WHAT YOU SHOULD DO: Put every line of text from the listing below into a Markdown table with the columns "No." and "Text," numbering the rows and skipping blank lines. Leave the pictures out.

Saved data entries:
┌────────
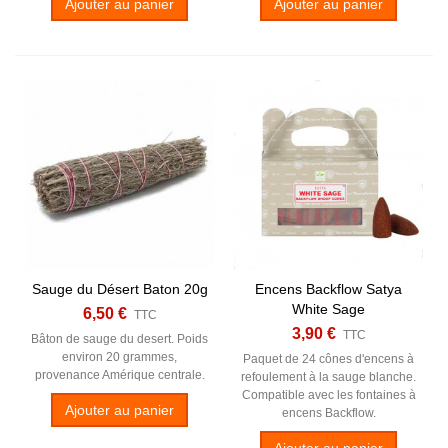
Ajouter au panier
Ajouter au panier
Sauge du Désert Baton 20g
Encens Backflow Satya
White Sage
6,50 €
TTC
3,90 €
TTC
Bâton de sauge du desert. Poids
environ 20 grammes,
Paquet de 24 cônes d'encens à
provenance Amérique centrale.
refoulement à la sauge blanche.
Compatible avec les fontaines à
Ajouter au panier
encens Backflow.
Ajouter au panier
└────────
RESULT OF THE EXERCISE:
| No. | Text |
|---|---|
| 1 | Ajouter au panier |
| 2 | Ajouter au panier |
| 3 | Sauge du Désert Baton 20g |
| 4 | Encens Backflow Satya |
| 5 | White Sage |
| 6 | 6,50 € |
| 7 | TTC |
| 8 | 3,90 € |
| 9 | TTC |
| 10 | Bâton de sauge du desert. Poids |
| 11 | environ 20 grammes, |
| 12 | Paquet de 24 cônes d'encens à |
| 13 | provenance Amérique centrale. |
| 14 | refoulement à la sauge blanche. |
| 15 | Compatible avec les fontaines à |
| 16 | Ajouter au panier |
| 17 | encens Backflow. |
| 18 | Ajouter au panier |